=== EXTRACTED INFORMATION ===
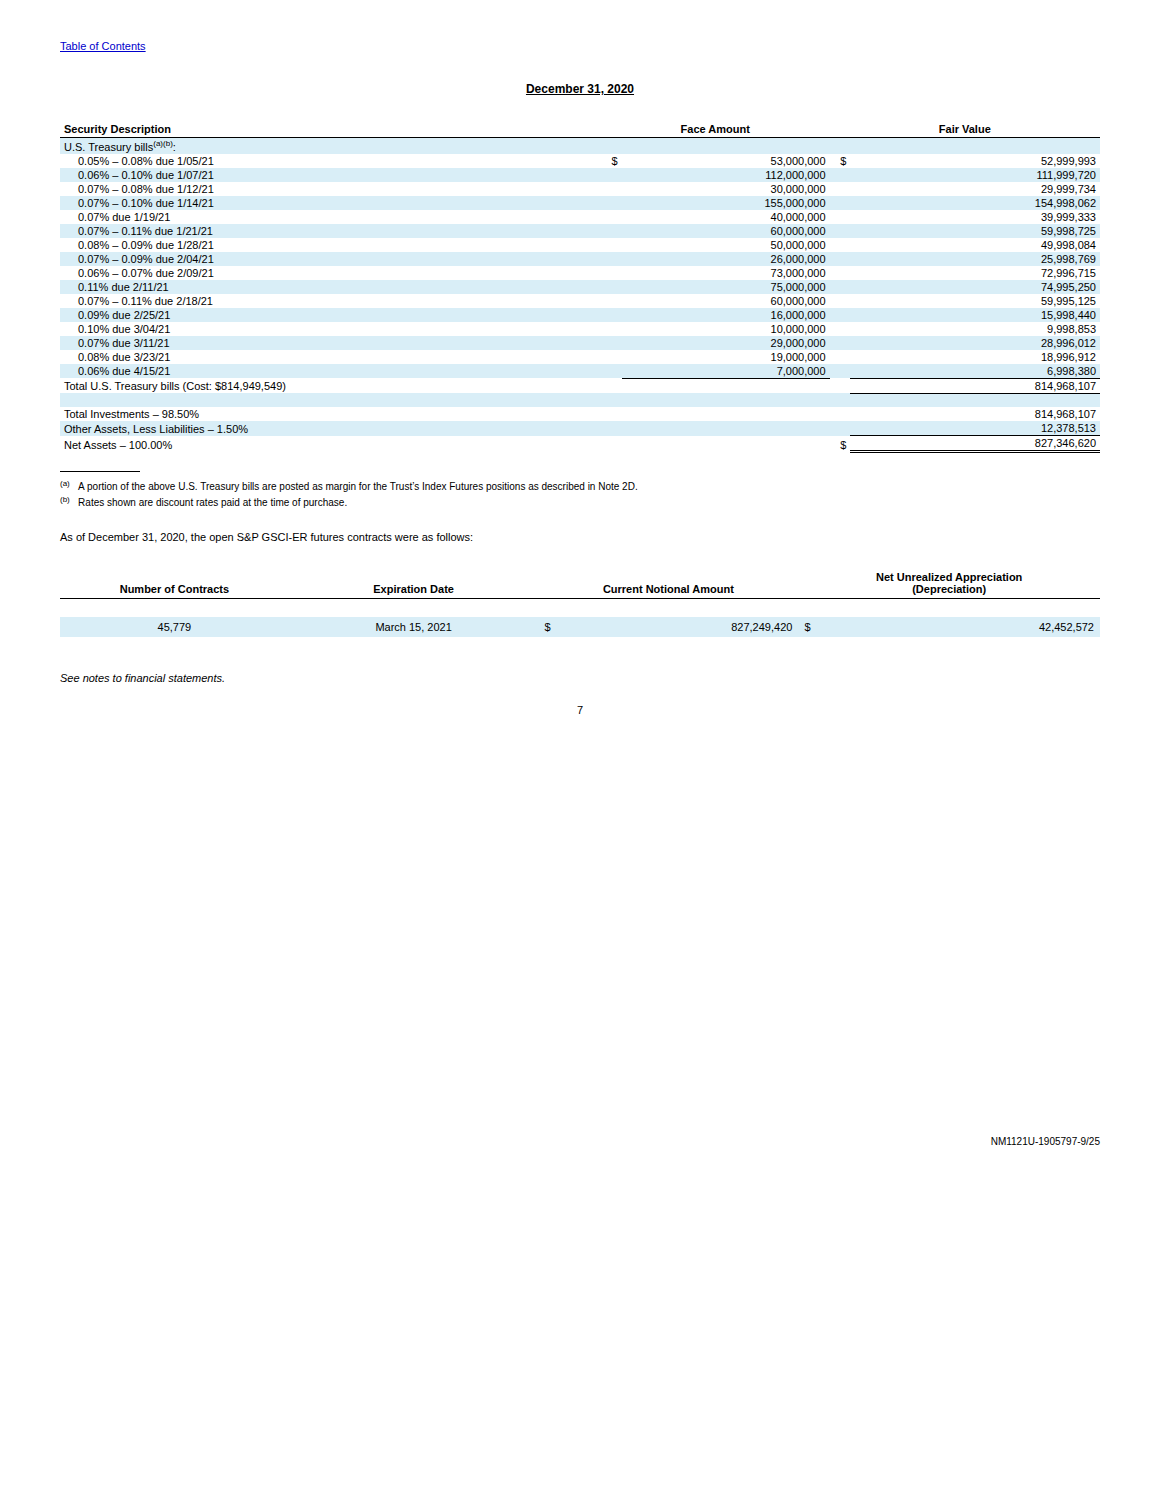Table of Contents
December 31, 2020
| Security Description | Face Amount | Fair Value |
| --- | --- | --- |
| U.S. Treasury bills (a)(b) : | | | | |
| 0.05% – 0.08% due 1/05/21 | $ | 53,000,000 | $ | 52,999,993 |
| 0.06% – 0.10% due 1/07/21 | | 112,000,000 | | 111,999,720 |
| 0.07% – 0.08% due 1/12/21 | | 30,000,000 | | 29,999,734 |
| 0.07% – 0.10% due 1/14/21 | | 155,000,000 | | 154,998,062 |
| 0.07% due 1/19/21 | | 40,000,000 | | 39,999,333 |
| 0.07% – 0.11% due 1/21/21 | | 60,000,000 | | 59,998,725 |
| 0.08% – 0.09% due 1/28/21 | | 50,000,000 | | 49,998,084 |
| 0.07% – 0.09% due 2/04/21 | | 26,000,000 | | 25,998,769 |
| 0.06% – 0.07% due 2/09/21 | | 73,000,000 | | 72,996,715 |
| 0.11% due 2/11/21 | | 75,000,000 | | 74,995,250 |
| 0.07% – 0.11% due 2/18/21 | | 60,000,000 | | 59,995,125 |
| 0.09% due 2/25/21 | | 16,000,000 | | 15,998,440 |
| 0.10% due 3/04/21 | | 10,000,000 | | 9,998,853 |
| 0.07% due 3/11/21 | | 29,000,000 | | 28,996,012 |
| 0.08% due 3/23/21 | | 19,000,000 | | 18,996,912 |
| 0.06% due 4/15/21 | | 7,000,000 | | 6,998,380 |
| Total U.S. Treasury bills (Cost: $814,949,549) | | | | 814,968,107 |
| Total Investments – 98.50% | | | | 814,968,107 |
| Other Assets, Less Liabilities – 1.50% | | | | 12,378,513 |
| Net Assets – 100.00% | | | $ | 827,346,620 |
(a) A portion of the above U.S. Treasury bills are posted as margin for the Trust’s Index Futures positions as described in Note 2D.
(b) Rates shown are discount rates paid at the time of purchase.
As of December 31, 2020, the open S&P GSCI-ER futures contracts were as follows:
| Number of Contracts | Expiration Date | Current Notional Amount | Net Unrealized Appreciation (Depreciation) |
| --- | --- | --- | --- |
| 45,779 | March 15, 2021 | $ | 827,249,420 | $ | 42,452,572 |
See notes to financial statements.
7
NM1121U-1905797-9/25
===
WHAT IS BEING ASKED: Your answer should be the lines from the opening of the records through the line with "(b) Rates shown", both ends retyped exactly and pictures left out.

EXERCISE RESULT:
Table of Contents
December 31, 2020
| Security Description | Face Amount | Fair Value |
| --- | --- | --- |
| U.S. Treasury bills (a)(b) : | | | | |
| 0.05% – 0.08% due 1/05/21 | $ | 53,000,000 | $ | 52,999,993 |
| 0.06% – 0.10% due 1/07/21 | | 112,000,000 | | 111,999,720 |
| 0.07% – 0.08% due 1/12/21 | | 30,000,000 | | 29,999,734 |
| 0.07% – 0.10% due 1/14/21 | | 155,000,000 | | 154,998,062 |
| 0.07% due 1/19/21 | | 40,000,000 | | 39,999,333 |
| 0.07% – 0.11% due 1/21/21 | | 60,000,000 | | 59,998,725 |
| 0.08% – 0.09% due 1/28/21 | | 50,000,000 | | 49,998,084 |
| 0.07% – 0.09% due 2/04/21 | | 26,000,000 | | 25,998,769 |
| 0.06% – 0.07% due 2/09/21 | | 73,000,000 | | 72,996,715 |
| 0.11% due 2/11/21 | | 75,000,000 | | 74,995,250 |
| 0.07% – 0.11% due 2/18/21 | | 60,000,000 | | 59,995,125 |
| 0.09% due 2/25/21 | | 16,000,000 | | 15,998,440 |
| 0.10% due 3/04/21 | | 10,000,000 | | 9,998,853 |
| 0.07% due 3/11/21 | | 29,000,000 | | 28,996,012 |
| 0.08% due 3/23/21 | | 19,000,000 | | 18,996,912 |
| 0.06% due 4/15/21 | | 7,000,000 | | 6,998,380 |
| Total U.S. Treasury bills (Cost: $814,949,549) | | | | 814,968,107 |
| Total Investments – 98.50% | | | | 814,968,107 |
| Other Assets, Less Liabilities – 1.50% | | | | 12,378,513 |
| Net Assets – 100.00% | | | $ | 827,346,620 |
(a) A portion of the above U.S. Treasury bills are posted as margin for the Trust’s Index Futures positions as described in Note 2D.
(b) Rates shown are discount rates paid at the time of purchase.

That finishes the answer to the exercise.